__Exercise__
Nothing in the data should be altered when it is repeated in full.

__The input__
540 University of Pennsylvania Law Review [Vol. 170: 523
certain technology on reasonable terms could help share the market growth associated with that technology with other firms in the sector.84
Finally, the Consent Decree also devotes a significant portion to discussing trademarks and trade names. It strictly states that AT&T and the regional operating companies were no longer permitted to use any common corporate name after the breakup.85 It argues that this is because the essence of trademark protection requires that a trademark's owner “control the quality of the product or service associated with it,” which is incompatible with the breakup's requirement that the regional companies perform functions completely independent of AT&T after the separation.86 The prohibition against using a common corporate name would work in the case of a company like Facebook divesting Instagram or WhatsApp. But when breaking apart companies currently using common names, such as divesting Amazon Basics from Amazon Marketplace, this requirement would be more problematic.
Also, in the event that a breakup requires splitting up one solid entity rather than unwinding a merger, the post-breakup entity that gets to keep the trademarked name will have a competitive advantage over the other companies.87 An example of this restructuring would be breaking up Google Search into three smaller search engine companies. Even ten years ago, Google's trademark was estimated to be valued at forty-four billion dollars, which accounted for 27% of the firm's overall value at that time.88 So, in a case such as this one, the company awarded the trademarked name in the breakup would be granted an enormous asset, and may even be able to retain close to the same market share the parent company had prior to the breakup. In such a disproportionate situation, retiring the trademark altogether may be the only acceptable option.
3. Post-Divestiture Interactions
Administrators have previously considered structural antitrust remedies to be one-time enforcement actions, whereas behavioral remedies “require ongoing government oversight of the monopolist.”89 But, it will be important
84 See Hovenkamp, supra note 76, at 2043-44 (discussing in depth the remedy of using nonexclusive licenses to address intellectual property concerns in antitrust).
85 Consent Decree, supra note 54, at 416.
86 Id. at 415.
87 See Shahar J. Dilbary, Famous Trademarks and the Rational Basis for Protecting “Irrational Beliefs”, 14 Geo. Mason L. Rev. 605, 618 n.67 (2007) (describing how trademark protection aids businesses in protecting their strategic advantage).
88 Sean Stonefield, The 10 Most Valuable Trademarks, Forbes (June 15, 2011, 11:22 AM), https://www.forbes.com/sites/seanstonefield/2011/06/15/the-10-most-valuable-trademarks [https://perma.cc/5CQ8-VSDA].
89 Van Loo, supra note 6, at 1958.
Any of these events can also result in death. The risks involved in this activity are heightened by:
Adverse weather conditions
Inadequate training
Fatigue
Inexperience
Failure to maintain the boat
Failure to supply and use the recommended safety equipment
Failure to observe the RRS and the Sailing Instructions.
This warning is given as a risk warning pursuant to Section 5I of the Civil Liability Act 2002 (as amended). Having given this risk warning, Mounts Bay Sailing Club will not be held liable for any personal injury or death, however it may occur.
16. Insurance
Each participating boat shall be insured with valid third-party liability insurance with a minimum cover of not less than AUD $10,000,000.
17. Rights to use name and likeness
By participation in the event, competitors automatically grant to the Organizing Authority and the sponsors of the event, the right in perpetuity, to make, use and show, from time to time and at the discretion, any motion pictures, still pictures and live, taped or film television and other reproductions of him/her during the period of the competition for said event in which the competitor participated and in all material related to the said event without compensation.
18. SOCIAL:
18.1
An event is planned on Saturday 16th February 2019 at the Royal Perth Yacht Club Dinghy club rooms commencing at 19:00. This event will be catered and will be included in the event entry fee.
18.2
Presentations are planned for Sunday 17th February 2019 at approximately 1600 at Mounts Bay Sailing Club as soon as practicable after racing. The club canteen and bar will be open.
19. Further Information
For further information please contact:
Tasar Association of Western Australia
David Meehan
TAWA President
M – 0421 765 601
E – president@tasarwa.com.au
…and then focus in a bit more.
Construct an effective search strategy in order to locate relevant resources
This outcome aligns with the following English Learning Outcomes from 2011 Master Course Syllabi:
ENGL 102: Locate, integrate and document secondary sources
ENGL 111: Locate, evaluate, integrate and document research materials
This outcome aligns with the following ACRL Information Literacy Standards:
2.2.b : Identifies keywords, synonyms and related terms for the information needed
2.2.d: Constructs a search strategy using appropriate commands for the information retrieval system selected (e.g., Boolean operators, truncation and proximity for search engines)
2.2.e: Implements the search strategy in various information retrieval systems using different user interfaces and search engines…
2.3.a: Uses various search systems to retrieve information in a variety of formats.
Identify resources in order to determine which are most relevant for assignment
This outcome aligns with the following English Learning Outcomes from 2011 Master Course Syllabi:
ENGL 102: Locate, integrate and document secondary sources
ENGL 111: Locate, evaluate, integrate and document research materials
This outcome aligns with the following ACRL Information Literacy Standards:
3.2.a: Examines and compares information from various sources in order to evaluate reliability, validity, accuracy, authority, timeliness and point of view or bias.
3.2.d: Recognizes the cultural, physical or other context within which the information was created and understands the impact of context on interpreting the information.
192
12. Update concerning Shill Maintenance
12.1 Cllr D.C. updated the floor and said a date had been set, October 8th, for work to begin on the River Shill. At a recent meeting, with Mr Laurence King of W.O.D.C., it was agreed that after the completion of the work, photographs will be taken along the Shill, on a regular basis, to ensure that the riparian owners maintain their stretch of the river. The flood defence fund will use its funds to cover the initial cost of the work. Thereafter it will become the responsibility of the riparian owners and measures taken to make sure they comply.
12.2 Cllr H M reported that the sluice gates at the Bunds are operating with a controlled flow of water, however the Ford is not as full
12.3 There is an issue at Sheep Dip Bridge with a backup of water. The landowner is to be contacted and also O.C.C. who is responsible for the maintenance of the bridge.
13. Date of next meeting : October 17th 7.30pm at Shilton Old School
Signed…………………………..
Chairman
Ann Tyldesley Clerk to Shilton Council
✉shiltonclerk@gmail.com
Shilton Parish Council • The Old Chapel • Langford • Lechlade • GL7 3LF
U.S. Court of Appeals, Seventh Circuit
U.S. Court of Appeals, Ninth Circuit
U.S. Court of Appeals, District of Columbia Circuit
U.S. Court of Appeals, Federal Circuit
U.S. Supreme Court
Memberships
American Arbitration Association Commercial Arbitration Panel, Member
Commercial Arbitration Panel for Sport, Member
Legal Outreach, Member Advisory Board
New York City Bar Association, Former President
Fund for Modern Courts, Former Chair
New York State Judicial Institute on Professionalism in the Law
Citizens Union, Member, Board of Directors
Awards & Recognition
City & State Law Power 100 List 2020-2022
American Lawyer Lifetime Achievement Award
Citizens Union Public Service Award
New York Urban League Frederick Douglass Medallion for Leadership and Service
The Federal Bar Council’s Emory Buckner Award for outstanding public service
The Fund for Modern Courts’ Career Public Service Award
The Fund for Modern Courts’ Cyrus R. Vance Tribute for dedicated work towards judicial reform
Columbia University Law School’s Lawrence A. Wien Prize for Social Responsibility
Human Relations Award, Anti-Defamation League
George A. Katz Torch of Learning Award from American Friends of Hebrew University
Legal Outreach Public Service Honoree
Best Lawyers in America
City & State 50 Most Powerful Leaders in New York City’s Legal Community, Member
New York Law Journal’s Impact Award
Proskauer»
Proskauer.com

__Response below__
540 University of Pennsylvania Law Review [Vol. 170: 523
certain technology on reasonable terms could help share the market growth associated with that technology with other firms in the sector.84
Finally, the Consent Decree also devotes a significant portion to discussing trademarks and trade names. It strictly states that AT&T and the regional operating companies were no longer permitted to use any common corporate name after the breakup.85 It argues that this is because the essence of trademark protection requires that a trademark's owner “control the quality of the product or service associated with it,” which is incompatible with the breakup's requirement that the regional companies perform functions completely independent of AT&T after the separation.86 The prohibition against using a common corporate name would work in the case of a company like Facebook divesting Instagram or WhatsApp. But when breaking apart companies currently using common names, such as divesting Amazon Basics from Amazon Marketplace, this requirement would be more problematic.
Also, in the event that a breakup requires splitting up one solid entity rather than unwinding a merger, the post-breakup entity that gets to keep the trademarked name will have a competitive advantage over the other companies.87 An example of this restructuring would be breaking up Google Search into three smaller search engine companies. Even ten years ago, Google's trademark was estimated to be valued at forty-four billion dollars, which accounted for 27% of the firm's overall value at that time.88 So, in a case such as this one, the company awarded the trademarked name in the breakup would be granted an enormous asset, and may even be able to retain close to the same market share the parent company had prior to the breakup. In such a disproportionate situation, retiring the trademark altogether may be the only acceptable option.
3. Post-Divestiture Interactions
Administrators have previously considered structural antitrust remedies to be one-time enforcement actions, whereas behavioral remedies “require ongoing government oversight of the monopolist.”89 But, it will be important
84 See Hovenkamp, supra note 76, at 2043-44 (discussing in depth the remedy of using nonexclusive licenses to address intellectual property concerns in antitrust).
85 Consent Decree, supra note 54, at 416.
86 Id. at 415.
87 See Shahar J. Dilbary, Famous Trademarks and the Rational Basis for Protecting “Irrational Beliefs”, 14 Geo. Mason L. Rev. 605, 618 n.67 (2007) (describing how trademark protection aids businesses in protecting their strategic advantage).
88 Sean Stonefield, The 10 Most Valuable Trademarks, Forbes (June 15, 2011, 11:22 AM), https://www.forbes.com/sites/seanstonefield/2011/06/15/the-10-most-valuable-trademarks [https://perma.cc/5CQ8-VSDA].
89 Van Loo, supra note 6, at 1958.
Any of these events can also result in death. The risks involved in this activity are heightened by:
Adverse weather conditions
Inadequate training
Fatigue
Inexperience
Failure to maintain the boat
Failure to supply and use the recommended safety equipment
Failure to observe the RRS and the Sailing Instructions.
This warning is given as a risk warning pursuant to Section 5I of the Civil Liability Act 2002 (as amended). Having given this risk warning, Mounts Bay Sailing Club will not be held liable for any personal injury or death, however it may occur.
16. Insurance
Each participating boat shall be insured with valid third-party liability insurance with a minimum cover of not less than AUD $10,000,000.
17. Rights to use name and likeness
By participation in the event, competitors automatically grant to the Organizing Authority and the sponsors of the event, the right in perpetuity, to make, use and show, from time to time and at the discretion, any motion pictures, still pictures and live, taped or film television and other reproductions of him/her during the period of the competition for said event in which the competitor participated and in all material related to the said event without compensation.
18. SOCIAL:
18.1
An event is planned on Saturday 16th February 2019 at the Royal Perth Yacht Club Dinghy club rooms commencing at 19:00. This event will be catered and will be included in the event entry fee.
18.2
Presentations are planned for Sunday 17th February 2019 at approximately 1600 at Mounts Bay Sailing Club as soon as practicable after racing. The club canteen and bar will be open.
19. Further Information
For further information please contact:
Tasar Association of Western Australia
David Meehan
TAWA President
M – 0421 765 601
E – president@tasarwa.com.au
…and then focus in a bit more.
Construct an effective search strategy in order to locate relevant resources
This outcome aligns with the following English Learning Outcomes from 2011 Master Course Syllabi:
ENGL 102: Locate, integrate and document secondary sources
ENGL 111: Locate, evaluate, integrate and document research materials
This outcome aligns with the following ACRL Information Literacy Standards:
2.2.b : Identifies keywords, synonyms and related terms for the information needed
2.2.d: Constructs a search strategy using appropriate commands for the information retrieval system selected (e.g., Boolean operators, truncation and proximity for search engines)
2.2.e: Implements the search strategy in various information retrieval systems using different user interfaces and search engines…
2.3.a: Uses various search systems to retrieve information in a variety of formats.
Identify resources in order to determine which are most relevant for assignment
This outcome aligns with the following English Learning Outcomes from 2011 Master Course Syllabi:
ENGL 102: Locate, integrate and document secondary sources
ENGL 111: Locate, evaluate, integrate and document research materials
This outcome aligns with the following ACRL Information Literacy Standards:
3.2.a: Examines and compares information from various sources in order to evaluate reliability, validity, accuracy, authority, timeliness and point of view or bias.
3.2.d: Recognizes the cultural, physical or other context within which the information was created and understands the impact of context on interpreting the information.
192
12. Update concerning Shill Maintenance
12.1 Cllr D.C. updated the floor and said a date had been set, October 8th, for work to begin on the River Shill. At a recent meeting, with Mr Laurence King of W.O.D.C., it was agreed that after the completion of the work, photographs will be taken along the Shill, on a regular basis, to ensure that the riparian owners maintain their stretch of the river. The flood defence fund will use its funds to cover the initial cost of the work. Thereafter it will become the responsibility of the riparian owners and measures taken to make sure they comply.
12.2 Cllr H M reported that the sluice gates at the Bunds are operating with a controlled flow of water, however the Ford is not as full
12.3 There is an issue at Sheep Dip Bridge with a backup of water. The landowner is to be contacted and also O.C.C. who is responsible for the maintenance of the bridge.
13. Date of next meeting : October 17th 7.30pm at Shilton Old School
Signed…………………………..
Chairman
Ann Tyldesley Clerk to Shilton Council
✉shiltonclerk@gmail.com
Shilton Parish Council • The Old Chapel • Langford • Lechlade • GL7 3LF
U.S. Court of Appeals, Seventh Circuit
U.S. Court of Appeals, Ninth Circuit
U.S. Court of Appeals, District of Columbia Circuit
U.S. Court of Appeals, Federal Circuit
U.S. Supreme Court
Memberships
American Arbitration Association Commercial Arbitration Panel, Member
Commercial Arbitration Panel for Sport, Member
Legal Outreach, Member Advisory Board
New York City Bar Association, Former President
Fund for Modern Courts, Former Chair
New York State Judicial Institute on Professionalism in the Law
Citizens Union, Member, Board of Directors
Awards & Recognition
City & State Law Power 100 List 2020-2022
American Lawyer Lifetime Achievement Award
Citizens Union Public Service Award
New York Urban League Frederick Douglass Medallion for Leadership and Service
The Federal Bar Council’s Emory Buckner Award for outstanding public service
The Fund for Modern Courts’ Career Public Service Award
The Fund for Modern Courts’ Cyrus R. Vance Tribute for dedicated work towards judicial reform
Columbia University Law School’s Lawrence A. Wien Prize for Social Responsibility
Human Relations Award, Anti-Defamation League
George A. Katz Torch of Learning Award from American Friends of Hebrew University
Legal Outreach Public Service Honoree
Best Lawyers in America
City & State 50 Most Powerful Leaders in New York City’s Legal Community, Member
New York Law Journal’s Impact Award
Proskauer»
Proskauer.com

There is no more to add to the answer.